• **TU OBJETIVO**: Redacta la continuación del texto sobre el origen de la novela Un pavo rosa, empezando justo después de su última oración.

• **TEXTO PROPORCIONADO**:
***
En las últimas entradas de esta serie os hablé de temas tan relevantes como el color de los ojos de la chica con la que representé El diluvio que viene o los guantes de portera de la rubia chunga de mi instituto. Teniendo en cuenta que aquí la cosa iba de cómo se me ocurrió la historia de Un pavo rosa, algún lector serio se preguntará a qué viene tanta información sobre mis años mozos. Por eso esta entrada se va a centrar un poco menos en mi vida privada personal y más en las dos grandes influencias audiovisuales de la novela: la película sueca Fucking Åmål (Show Me Love, 1998) y la serie británica Sugar Rush (2005-2006).
Pero primero… ¡contexto, por favor!
Universidad, año cero
El año 2000 entré en la universidad y me trasladé a Madrid. Me avisaban: «será un cambio total». No quise hacer caso, pero al cabo de un año mi mundo ya había cambiado por completo. Estudiaba en la vetusta facultad de Ciencias de la Información de la Universidad Complutense de Madrid. Lo bueno de aquel lugar era que todo el mundo venía de otras partes: Galicia, Valencia, Asturias, La Rioja, Andalucía, por no decir Colombia, Chile o Dinamarca. Incluso yo, nacida en la capital pero provinciana de corazón, me asombré ante semejante diversidad y lo que implicaba en nuestras relaciones.
Mis amigos eran todos hipsters, solo que por entonces desconocíamos esa palabra y ni siquiera habríamos sabido encerrar el concepto en cuatro aficiones, una barba o una camisa a cuadros. Digamos que eran prehipsters. Para explicarlo mejor, pongamos el caso real de mí en primer año cuando, charlando con un grupo, les comenté que esa tarde iba al cine.
—¿Qué vas a ver? —me preguntaron.
—Scary Movie —respondí.
Ante aquella afirmación se sucedió un silencio incómodo. En aquel momento no lo entendí. En mi entorno era de lo más normal ir a ver ese tipo de películas: de hecho, quería ir precisamente porque mis amigos me habían obligado a ver todas las películas tipo Scream de finales de los 90. (Creo que nadie entendió Scary Movie como yo. Ah, dulce venganza.) Pero mis nuevos compañeros estaban hechos de una pasta muy distinta. Su líder espiritual era Amenábar, el alumno rebelde, que había estudiado en la misma facultad y se había marchado quejándose de que no se aprendía nada. (Tenía parte de razón.) Les gustaba Yasujiro Ozu, Jean-Pierre Jeunet, Aki Kaurismaki, Spike Jonze, Todd Solondz, Isabel Coixet. Nombres que a mí no me decían absolutamente nada y que para ellos parecían significarlo todo.
***
• **DATOS DEL LISTADO**:
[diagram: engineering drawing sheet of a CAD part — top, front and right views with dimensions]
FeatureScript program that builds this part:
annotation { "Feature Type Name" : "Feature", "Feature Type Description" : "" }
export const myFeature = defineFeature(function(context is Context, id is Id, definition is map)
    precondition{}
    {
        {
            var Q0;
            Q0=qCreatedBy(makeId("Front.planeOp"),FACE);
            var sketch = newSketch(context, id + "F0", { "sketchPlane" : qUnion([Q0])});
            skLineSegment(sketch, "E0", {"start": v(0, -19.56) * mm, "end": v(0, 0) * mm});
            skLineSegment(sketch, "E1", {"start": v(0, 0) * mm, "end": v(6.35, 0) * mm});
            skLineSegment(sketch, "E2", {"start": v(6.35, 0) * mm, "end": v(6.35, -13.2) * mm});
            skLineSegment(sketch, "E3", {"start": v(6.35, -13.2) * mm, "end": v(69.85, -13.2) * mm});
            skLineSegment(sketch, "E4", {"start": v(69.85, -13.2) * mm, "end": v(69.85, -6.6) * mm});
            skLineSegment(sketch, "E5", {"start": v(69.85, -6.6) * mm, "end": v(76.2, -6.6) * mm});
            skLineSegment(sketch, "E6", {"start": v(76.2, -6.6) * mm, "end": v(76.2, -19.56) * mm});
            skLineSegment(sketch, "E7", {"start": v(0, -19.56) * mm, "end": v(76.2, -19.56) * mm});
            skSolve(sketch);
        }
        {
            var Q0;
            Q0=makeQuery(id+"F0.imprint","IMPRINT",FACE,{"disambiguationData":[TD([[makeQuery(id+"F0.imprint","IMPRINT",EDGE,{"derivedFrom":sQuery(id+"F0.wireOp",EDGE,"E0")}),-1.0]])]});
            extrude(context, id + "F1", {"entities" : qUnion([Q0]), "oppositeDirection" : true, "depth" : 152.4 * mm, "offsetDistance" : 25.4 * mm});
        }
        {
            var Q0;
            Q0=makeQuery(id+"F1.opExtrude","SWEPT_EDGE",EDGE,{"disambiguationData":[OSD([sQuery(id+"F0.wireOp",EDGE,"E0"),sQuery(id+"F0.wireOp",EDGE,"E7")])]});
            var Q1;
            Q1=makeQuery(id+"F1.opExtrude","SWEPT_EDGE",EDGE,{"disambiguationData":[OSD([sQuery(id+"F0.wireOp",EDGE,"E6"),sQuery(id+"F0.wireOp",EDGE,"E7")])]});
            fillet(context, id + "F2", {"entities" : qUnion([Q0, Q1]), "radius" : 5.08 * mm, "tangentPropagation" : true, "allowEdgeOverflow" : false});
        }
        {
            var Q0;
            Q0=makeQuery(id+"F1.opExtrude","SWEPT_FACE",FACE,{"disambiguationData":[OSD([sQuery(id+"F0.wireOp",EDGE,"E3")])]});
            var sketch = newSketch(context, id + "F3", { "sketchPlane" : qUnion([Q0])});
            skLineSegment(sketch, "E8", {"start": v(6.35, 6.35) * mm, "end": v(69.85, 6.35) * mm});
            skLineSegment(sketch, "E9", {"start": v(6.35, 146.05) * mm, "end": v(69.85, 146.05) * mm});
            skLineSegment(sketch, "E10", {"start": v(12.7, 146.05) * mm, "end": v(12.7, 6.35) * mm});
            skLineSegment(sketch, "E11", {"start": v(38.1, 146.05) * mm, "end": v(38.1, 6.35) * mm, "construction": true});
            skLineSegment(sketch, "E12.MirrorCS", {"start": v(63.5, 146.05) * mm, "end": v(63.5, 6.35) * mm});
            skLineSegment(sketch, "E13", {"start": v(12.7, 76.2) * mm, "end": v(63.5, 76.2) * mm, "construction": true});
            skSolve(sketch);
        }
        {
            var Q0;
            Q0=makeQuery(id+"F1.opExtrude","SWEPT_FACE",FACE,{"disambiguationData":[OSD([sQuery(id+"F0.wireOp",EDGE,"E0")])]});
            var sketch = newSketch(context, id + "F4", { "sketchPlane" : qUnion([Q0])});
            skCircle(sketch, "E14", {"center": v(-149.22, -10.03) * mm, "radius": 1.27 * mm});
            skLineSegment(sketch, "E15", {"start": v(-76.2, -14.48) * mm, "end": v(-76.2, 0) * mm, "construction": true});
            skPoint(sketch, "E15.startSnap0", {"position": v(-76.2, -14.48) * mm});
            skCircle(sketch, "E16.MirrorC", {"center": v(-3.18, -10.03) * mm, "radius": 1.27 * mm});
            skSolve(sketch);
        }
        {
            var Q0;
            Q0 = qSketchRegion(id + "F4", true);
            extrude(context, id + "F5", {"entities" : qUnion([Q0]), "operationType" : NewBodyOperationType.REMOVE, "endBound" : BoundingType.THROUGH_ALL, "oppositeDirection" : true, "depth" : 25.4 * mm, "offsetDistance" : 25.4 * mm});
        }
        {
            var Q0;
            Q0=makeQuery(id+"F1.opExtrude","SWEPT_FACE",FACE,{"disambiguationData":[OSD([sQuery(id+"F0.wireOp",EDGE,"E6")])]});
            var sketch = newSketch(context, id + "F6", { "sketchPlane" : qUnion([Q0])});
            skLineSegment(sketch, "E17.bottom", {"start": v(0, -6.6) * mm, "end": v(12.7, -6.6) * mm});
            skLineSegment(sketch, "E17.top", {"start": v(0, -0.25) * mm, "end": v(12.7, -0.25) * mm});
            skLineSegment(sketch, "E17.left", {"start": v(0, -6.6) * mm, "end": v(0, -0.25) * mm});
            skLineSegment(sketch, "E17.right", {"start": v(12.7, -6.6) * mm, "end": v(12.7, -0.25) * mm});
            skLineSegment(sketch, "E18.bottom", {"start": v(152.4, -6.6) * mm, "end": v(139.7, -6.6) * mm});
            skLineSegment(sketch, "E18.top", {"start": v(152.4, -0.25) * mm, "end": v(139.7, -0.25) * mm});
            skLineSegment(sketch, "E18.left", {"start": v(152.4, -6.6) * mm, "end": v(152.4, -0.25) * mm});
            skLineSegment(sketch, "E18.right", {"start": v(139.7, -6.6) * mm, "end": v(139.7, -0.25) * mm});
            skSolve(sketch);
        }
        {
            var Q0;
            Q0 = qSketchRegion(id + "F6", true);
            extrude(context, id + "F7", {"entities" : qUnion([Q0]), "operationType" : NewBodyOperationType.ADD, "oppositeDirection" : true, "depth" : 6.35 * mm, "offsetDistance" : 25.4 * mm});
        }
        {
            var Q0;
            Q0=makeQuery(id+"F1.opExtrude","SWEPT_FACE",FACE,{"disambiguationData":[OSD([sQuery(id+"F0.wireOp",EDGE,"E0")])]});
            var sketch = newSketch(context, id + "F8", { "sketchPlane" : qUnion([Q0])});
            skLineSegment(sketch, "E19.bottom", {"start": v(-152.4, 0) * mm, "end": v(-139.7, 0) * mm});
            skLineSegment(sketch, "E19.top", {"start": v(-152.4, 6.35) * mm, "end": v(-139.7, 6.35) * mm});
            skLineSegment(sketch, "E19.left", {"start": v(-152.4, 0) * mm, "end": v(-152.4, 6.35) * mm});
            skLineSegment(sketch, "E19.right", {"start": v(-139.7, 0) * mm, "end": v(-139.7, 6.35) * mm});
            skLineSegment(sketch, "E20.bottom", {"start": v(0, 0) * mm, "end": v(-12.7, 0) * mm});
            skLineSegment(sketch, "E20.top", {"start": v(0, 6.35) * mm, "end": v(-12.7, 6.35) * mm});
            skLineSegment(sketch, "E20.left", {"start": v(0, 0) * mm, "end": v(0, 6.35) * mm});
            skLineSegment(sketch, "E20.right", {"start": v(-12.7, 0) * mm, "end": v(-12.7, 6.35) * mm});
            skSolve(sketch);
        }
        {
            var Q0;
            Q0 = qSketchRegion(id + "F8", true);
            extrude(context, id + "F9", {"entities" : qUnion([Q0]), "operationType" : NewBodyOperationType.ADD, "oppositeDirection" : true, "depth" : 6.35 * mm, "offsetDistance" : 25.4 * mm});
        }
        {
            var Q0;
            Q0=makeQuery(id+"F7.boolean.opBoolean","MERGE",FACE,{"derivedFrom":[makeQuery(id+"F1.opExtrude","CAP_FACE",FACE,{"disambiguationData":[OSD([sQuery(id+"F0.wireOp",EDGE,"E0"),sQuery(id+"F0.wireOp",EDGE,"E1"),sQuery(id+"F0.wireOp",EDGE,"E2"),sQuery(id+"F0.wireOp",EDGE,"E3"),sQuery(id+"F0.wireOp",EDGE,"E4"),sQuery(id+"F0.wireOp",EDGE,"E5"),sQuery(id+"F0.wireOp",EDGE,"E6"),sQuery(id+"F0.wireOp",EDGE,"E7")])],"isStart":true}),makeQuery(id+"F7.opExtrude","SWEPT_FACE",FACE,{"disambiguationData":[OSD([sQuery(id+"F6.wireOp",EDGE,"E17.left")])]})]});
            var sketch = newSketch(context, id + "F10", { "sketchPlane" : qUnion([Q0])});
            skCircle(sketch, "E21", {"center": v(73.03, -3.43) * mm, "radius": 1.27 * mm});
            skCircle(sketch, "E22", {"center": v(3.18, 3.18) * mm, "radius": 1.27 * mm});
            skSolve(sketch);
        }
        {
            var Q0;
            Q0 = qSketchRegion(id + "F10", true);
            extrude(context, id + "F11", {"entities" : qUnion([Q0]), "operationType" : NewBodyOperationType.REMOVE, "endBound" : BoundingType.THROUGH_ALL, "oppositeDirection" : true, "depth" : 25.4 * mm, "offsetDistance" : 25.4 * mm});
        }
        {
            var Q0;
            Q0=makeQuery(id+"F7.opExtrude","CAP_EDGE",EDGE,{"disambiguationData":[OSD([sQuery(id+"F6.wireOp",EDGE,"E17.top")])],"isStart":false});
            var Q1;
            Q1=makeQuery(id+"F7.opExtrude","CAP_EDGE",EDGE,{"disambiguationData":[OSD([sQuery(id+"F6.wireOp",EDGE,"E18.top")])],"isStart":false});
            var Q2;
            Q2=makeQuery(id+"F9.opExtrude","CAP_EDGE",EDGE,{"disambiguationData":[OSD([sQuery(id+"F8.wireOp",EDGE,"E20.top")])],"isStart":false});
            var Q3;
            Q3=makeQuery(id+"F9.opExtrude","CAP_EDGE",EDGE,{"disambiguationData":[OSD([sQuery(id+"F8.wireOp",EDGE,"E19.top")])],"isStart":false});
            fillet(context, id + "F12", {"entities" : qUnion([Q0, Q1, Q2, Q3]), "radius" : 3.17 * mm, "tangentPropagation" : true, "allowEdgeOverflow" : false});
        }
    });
***
• **RESULTADO DEL EJERCICIO**:
Una rara entre los raros
Aunque nunca llegué a compartir el entusiasmo de algunos de mis compañeros por las películas de David Mamet, entrar en contacto con un entorno donde, casi por primera vez en mi vida, decir que te gustaba el cine europeo, la fotografía o el cómic no era el equivalente automático a tu expulsión del mundo de los vivos, fue como si se me abrieran las puertas del cielo. Era extraño: me había pasado la adolescencia acostumbrada a que cuando yo hablaba de literatura la gente se aburriese y enseguida pasaran a comentar el último capítulo de Al salir de clase, y, de pronto, me encontraba en un entorno donde decir que me gustaba el teatro no era un pecado, sino un plus de hipsterismo y modernidad. No creo que los que no hayáis vivido semejante marginación cultural podáis entenderlo. Por entonces no existían muchos conceptos en los que hoy podemos refugiarnos, desde nerd hasta ratón de biblioteca. Mi adolescencia en el extrarradio había sido un rodillo que, entre gritos de «dala un guantazo», bailes salvajes de dance y pachanga y bastantes miedos y envidias, trituraba cualquier asomo de diferencia cultural (que no social).
Me lancé con ansias a explorar todo aquello que no conocía. Fui a incontables sesiones de cine en versión original en los Ideal y los Princesa. Asistí a muchas funciones de teatro alternativo, entre las que vi obras tan maravillosas como Las sillas, de Ionesco, o Muerte accidental de un anarquista, de Darío Fo, además de muchas otras locuras surgidas de mentes patrias como H, el pequeño niño obeso quiere ser cineasta o Huevos rotos. Comencé a involucrarme con algunas asociaciones de la universidad: asistí a charlas sobre feminismo y sobre jóvenes artistas, tuve mi momento de desobediencia civil cuando la policía nos echó a patadas de la reivindicada «aula social» de la facultad, repartí condones con el Rosa Que Te Quiero Rosa, la que era la asociación LGBT de la Complutense (aunque por entonces la B y la T no eran muy reconocidas y me costaba trabajo explicarles que la bisexualidad existía, incluso después de ver Persiguiendo a Amy). Aunque no sabía a qué quería dedicarme, planeaba guiones locos de cómic junto a cierto compañero que compartía conmigo una sensibilidad que incluía tanto escenas sadomaso entre muchachas preadolescentes como aliens creados por las manos de un robot. Lo adoraba, por cierto, por si él o alguno de los suyos pasan alguna vez por aquí.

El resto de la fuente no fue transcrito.